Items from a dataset
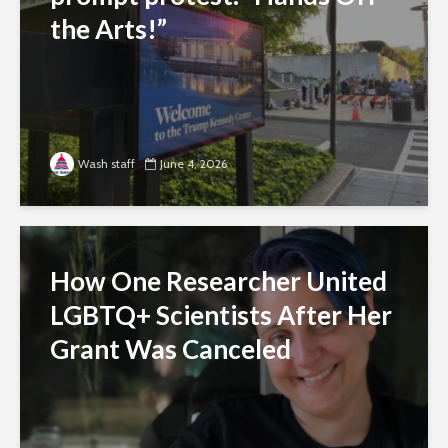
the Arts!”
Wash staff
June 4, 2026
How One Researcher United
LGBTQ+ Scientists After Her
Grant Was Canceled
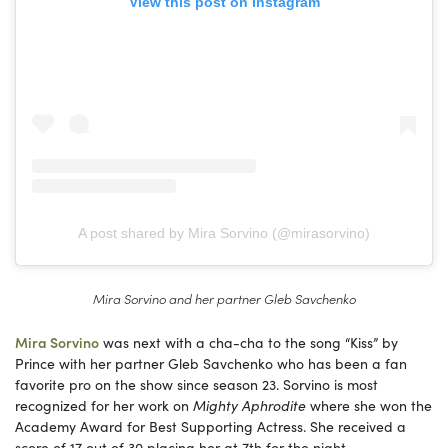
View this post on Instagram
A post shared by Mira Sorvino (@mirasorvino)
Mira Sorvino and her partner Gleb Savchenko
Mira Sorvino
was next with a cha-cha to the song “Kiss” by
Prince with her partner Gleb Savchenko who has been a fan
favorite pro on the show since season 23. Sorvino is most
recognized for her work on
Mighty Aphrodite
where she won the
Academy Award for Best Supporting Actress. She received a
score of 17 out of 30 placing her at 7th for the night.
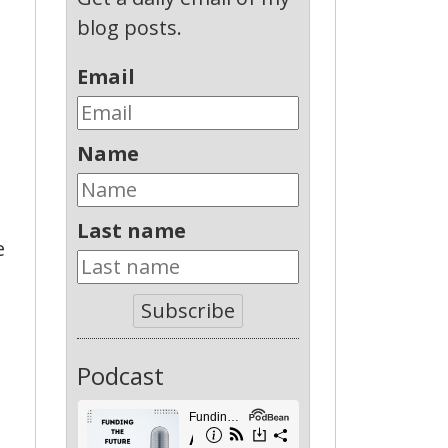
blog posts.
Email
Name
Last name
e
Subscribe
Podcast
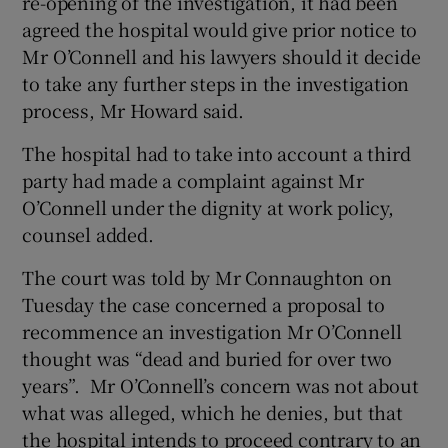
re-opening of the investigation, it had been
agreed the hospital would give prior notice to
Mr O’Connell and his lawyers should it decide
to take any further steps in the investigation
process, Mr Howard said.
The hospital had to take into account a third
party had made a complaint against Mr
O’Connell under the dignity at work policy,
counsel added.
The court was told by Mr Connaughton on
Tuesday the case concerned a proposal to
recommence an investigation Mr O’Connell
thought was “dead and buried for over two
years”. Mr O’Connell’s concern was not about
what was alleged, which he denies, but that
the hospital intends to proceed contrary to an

---

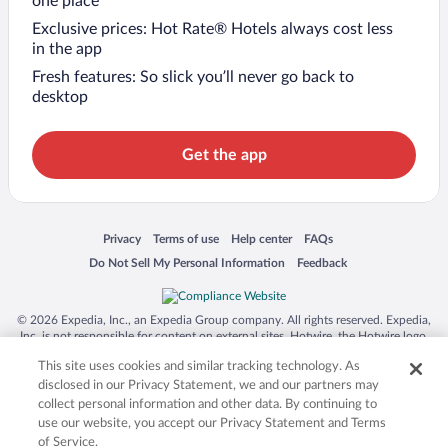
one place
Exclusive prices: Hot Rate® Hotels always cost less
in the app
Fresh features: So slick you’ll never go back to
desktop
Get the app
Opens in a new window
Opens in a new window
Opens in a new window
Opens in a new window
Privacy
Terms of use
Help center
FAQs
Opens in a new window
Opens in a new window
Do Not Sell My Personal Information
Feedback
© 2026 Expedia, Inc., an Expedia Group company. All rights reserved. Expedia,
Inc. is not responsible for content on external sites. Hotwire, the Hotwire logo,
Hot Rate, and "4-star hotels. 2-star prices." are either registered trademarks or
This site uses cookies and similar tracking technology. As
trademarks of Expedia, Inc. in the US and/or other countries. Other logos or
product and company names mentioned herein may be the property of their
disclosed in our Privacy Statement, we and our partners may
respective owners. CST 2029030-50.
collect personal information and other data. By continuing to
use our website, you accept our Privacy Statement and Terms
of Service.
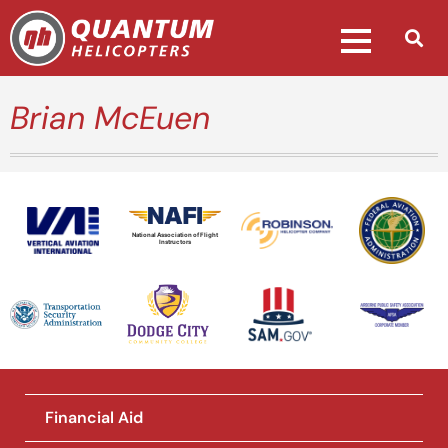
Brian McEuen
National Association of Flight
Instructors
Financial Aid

To do:
Above are the records; print exactly the lines from the line with "A post shared by Mira Sorvino (@mirasorvino)" to the line with "Academy Award for", including both, and nothing else.

Response below:
A post shared by Mira Sorvino (@mirasorvino)
Mira Sorvino and her partner Gleb Savchenko
Mira Sorvino
was next with a cha-cha to the song “Kiss” by
Prince with her partner Gleb Savchenko who has been a fan
favorite pro on the show since season 23. Sorvino is most
recognized for her work on
Mighty Aphrodite
where she won the
Academy Award for Best Supporting Actress. She received a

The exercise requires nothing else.